Transports, Infrastructures & Mobilité

Transports du quotidien


ZFE : les enseignements du sondage bordelais


Zones à faibles émissions (ZFE) : attention, danger ! La façon dont les administrés appréhendent ce dispositif potentiellement explosif suscite l’inquiétude des élus. Les ZFE banniront progressivement les véhicules les plus polluants des métropoles. Les élus de Bordeaux Métropole, qui instaurera sa zone à faibles émissions en 2025, ont voulu mesurer les difficultés à travers un sondage (1 022 habitants de la métropole et 1 001 Girondins ont été interrogés en mars-avril par l’Ifop). Il offre des enseignements généralisables à toute la France : l’écologie crée un faible consensus lorsqu’elle apparaît punitive, et le dispositif des ZFE risque bien d’accroître le sentiment d’exclusion territoriale et sociale entre le centre et les campagnes. Ainsi, en Gironde, 93 % des sondés adhèrent à l’idée que la pollution atmosphérique nuit à la santé. Ils souscrivent largement à l’objectif d’avoir un air propre et considèrent le transport comme étant la première source de pollution devant l’industrie. Mais si 67 % des métropolitains sont d’accord pour interdire les véhicules les plus polluants, 56 % seulement le sont en Gironde. Un écart à lire au regard de la dépendance à la voiture. 41 % des métropolitains se déplacent avec des moyens alternatifs (dont 24 % en transport en commun), uniquement 13 % pour ceux qui vivent en dehors. Un énorme travail de pédagogie reste à mener car seul un habitant girondin sur quatre a entendu parler des ZFE et un sur trois ignore la catégorie Crit’Air de sa voiture. Le pourcentage de la population touchée devrait être limité, se rassurent les élus. « 80 % des véhicules sont classés entre le Crit’Air E et le Crit’Air 3, révélant un parc automobile girondin assez récent », notent-ils, et ceux qui seront bannis (Crit’Air 4 et 5 ou non classés) ne représentent « que 11 % du parc automobile métropolitain ». 

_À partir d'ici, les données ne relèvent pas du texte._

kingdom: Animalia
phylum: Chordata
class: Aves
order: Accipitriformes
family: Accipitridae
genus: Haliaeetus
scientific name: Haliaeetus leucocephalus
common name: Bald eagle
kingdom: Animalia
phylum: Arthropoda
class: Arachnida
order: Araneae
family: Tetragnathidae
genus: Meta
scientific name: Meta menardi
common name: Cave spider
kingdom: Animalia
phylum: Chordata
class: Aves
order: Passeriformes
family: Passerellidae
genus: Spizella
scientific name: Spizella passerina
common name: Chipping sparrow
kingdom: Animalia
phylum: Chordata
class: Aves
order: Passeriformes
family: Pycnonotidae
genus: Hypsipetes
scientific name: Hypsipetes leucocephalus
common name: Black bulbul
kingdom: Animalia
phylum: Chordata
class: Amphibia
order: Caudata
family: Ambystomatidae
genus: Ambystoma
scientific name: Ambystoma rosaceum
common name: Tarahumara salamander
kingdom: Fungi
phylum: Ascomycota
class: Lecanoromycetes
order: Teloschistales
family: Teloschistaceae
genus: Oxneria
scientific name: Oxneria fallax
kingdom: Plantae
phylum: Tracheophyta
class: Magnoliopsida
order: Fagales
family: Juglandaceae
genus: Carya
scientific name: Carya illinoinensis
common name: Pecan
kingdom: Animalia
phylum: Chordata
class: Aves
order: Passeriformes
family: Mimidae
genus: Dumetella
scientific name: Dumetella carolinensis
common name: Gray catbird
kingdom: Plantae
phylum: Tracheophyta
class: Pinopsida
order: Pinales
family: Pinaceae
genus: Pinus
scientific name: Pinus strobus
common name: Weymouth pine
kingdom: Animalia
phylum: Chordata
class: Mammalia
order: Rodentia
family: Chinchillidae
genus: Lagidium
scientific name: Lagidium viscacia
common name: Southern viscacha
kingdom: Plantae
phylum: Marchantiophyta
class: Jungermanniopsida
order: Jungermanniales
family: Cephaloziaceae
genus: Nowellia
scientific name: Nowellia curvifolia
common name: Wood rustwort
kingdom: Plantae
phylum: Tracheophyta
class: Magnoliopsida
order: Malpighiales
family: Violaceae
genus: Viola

Ce sondage constitue une étape de la démarche prudente – à l’inverse de la métropole de Strasbourg – adoptée par les élus bordelais qui mènent des concertations avec les différents publics. Du printemps au mois de septembre, il s’agit de « travailler en profondeur les modalités de la ZFE, notamment sur les cas particuliers ». Parallèlement, un travail est conduit avec 5 groupes d’usagers représentatifs. But : identifier les mesures d’accompagnement, les cas particuliers et les enjeux de dérogation. Enfin, une consultation territoriale (prévue de mai à octobre) associe les collectivités voisines, la Région Nouvelle-Aquitaine, le Département de la Gironde et les partenaires économiques et sociaux.


À terme, quelque 43 ZFE pourraient être mises en place en France, concernant 26 millions d’habitants, soit 40 % de la population. Certaines métropoles ont déjà installé la leur : Grand Paris, Rouen, Reims, Strasbourg, Saint-Étienne, Lyon, Grenoble, Toulon. Quelques-unes s’y préparent : Bordeaux, Montpellier. Le point sensible est relatif aux alternatives offertes. Des primes à la conversion existent, mais les véhicules électriques demeurent coûteux et inaccessibles pour de nombreux ménages. La promesse de la majorité présidentielle d’instaurer une société de leasing donnant accès à une voiture électrique pour 100 € par mois reste à concrétiser.